▶ _Exercise description_
From the records below, pull each line that has "ctrl".

(Items from a dataset)
/---

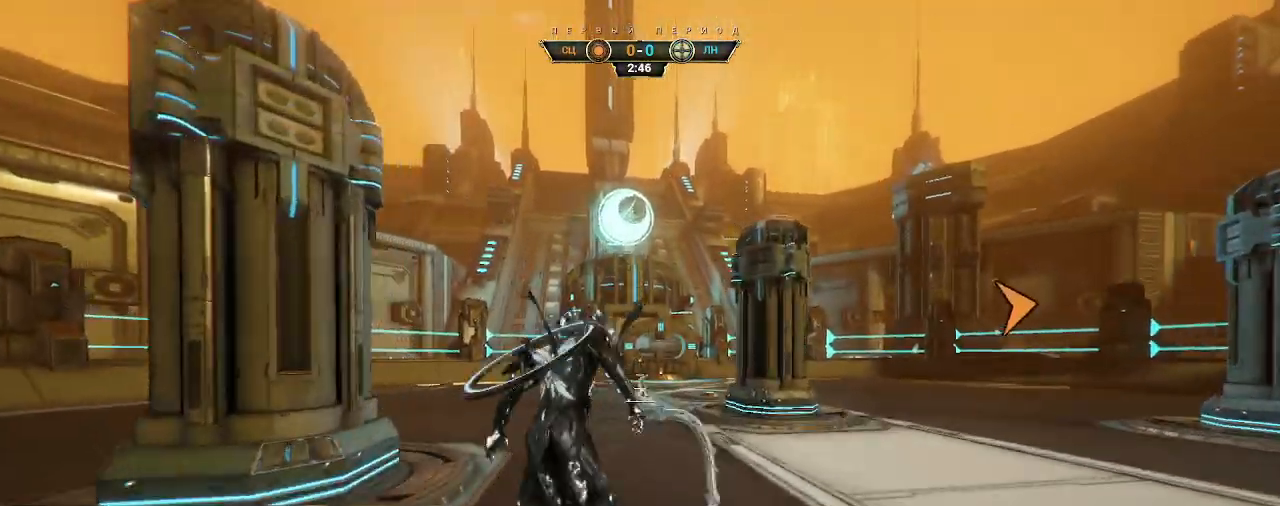
{"keys": ["a", "ctrl", "s"], "mouse": ["right"], "events": [[17, "space", "up"], [67, "mouse_right", "up"], [183, "a", "down"], [233, "w", "up"], [367, "s", "down"], [433, "mouse_right", "down"], [483, "ctrl", "down"]]}
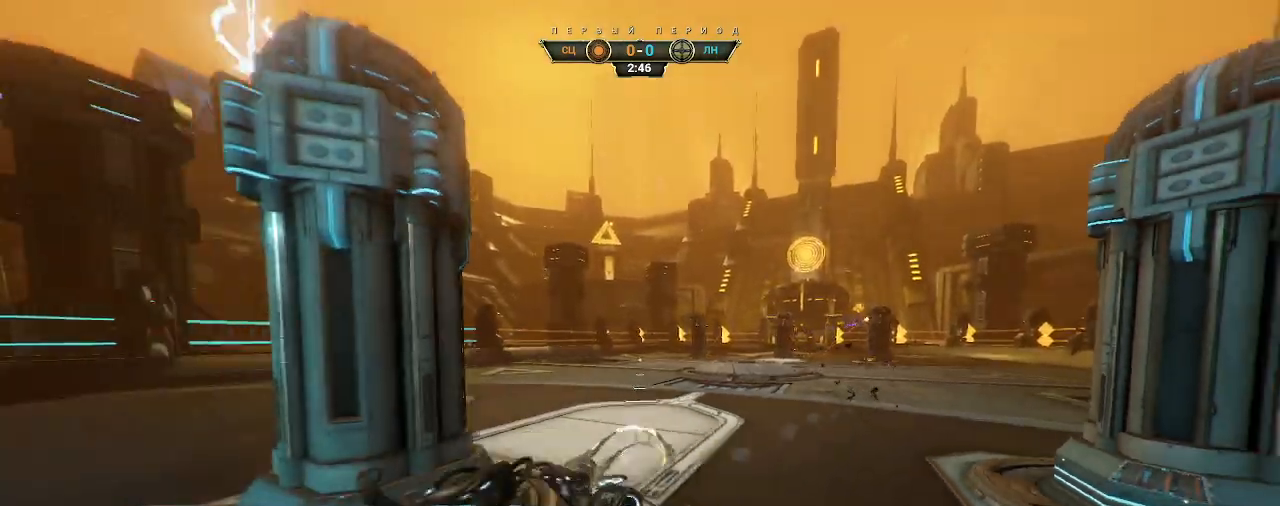
{"keys": ["a", "s"], "mouse": [], "events": [[33, "mouse_right", "up"], [117, "ctrl", "up"], [217, "a", "up"], [250, "d", "down"], [383, "d", "up"], [450, "a", "down"]]}
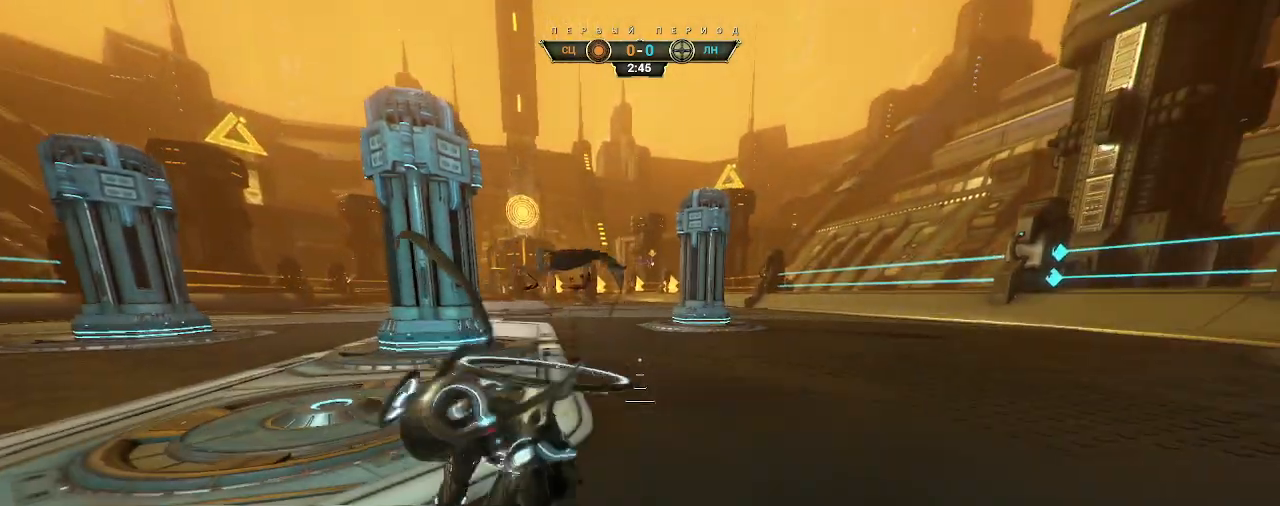
{"keys": ["d", "s"], "mouse": [], "events": [[17, "a", "up"], [117, "s", "up"], [300, "s", "down"], [317, "d", "down"]]}
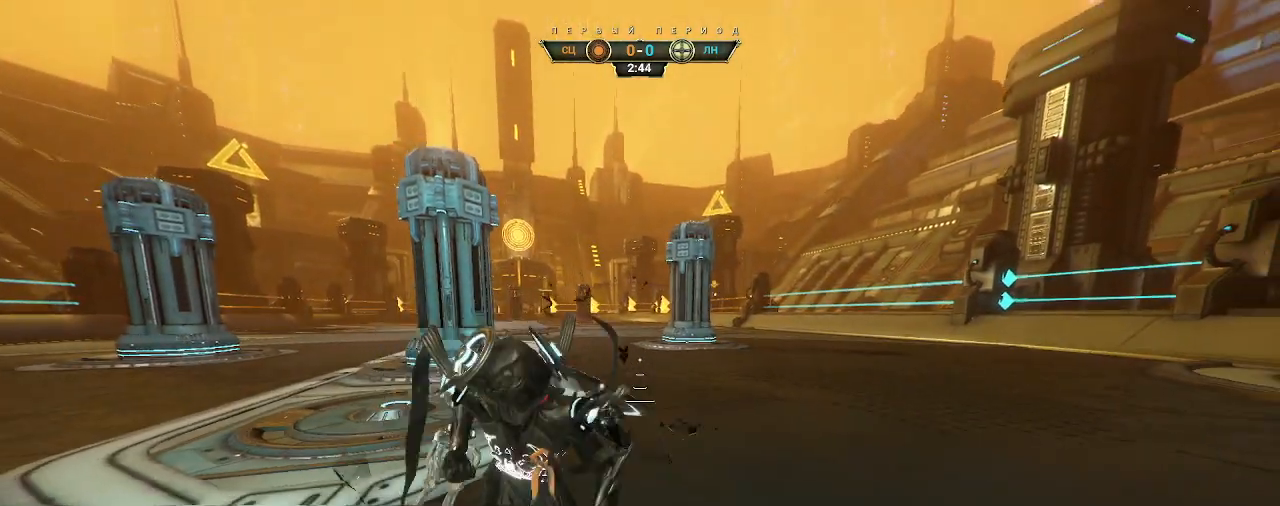
{"keys": ["s"], "mouse": [], "events": [[17, "space", "down"], [50, "space", "up"], [250, "d", "up"]]}
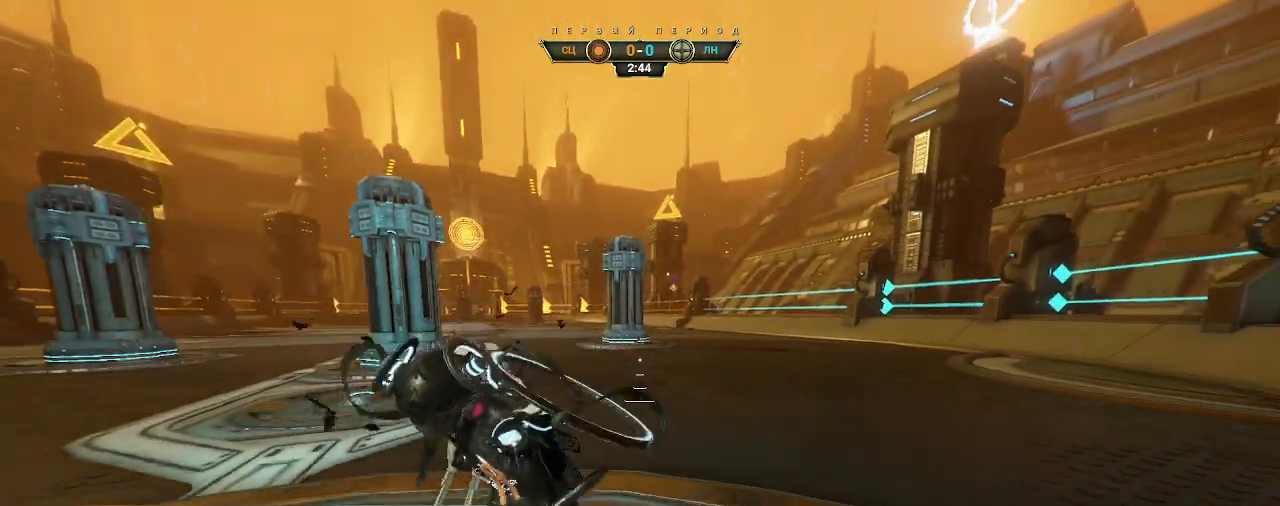
{"keys": ["a", "s"], "mouse": [], "events": [[17, "s", "up"], [200, "s", "down"], [350, "a", "down"]]}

\---

▶ _Solution to the exercise_
{"keys": ["a", "ctrl", "s"], "mouse": ["right"], "events": [[17, "space", "up"], [67, "mouse_right", "up"], [183, "a", "down"], [233, "w", "up"], [367, "s", "down"], [433, "mouse_right", "down"], [483, "ctrl", "down"]]}
{"keys": ["a", "s"], "mouse": [], "events": [[33, "mouse_right", "up"], [117, "ctrl", "up"], [217, "a", "up"], [250, "d", "down"], [383, "d", "up"], [450, "a", "down"]]}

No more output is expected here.